#### RECORDED DATA ####
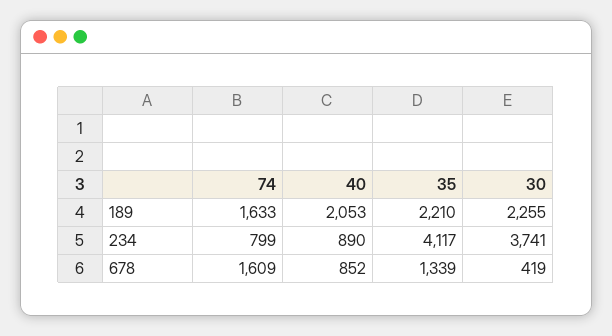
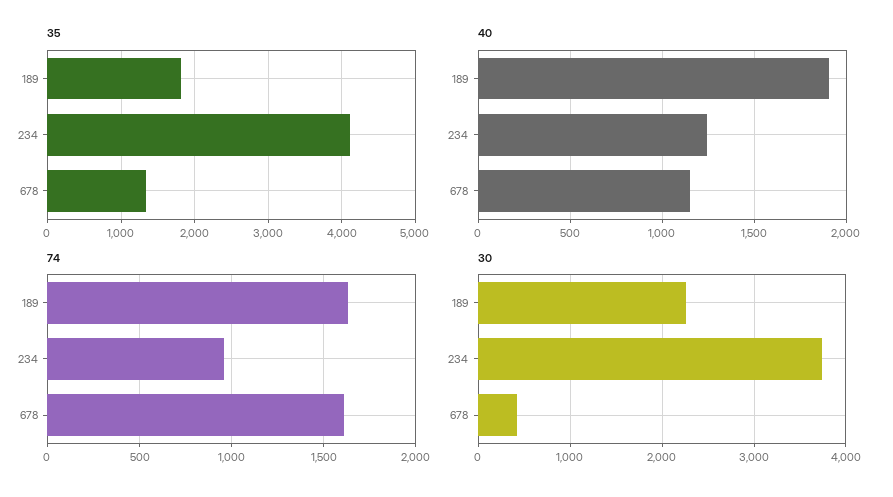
40, 189: 2053 -> 1900
35, 189: 2210 -> 1800
74, 234: 799 -> 950
40, 234: 890 -> 1250
40, 678: 852 -> 1150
####
### WORK INSTRUCTIONS
An exact copy is needed of the lines from the one containing "35, 189: 2210 -> 1800" through the end of the records.

### RESPONSE BELOW
35, 189: 2210 -> 1800
74, 234: 799 -> 950
40, 234: 890 -> 1250
40, 678: 852 -> 1150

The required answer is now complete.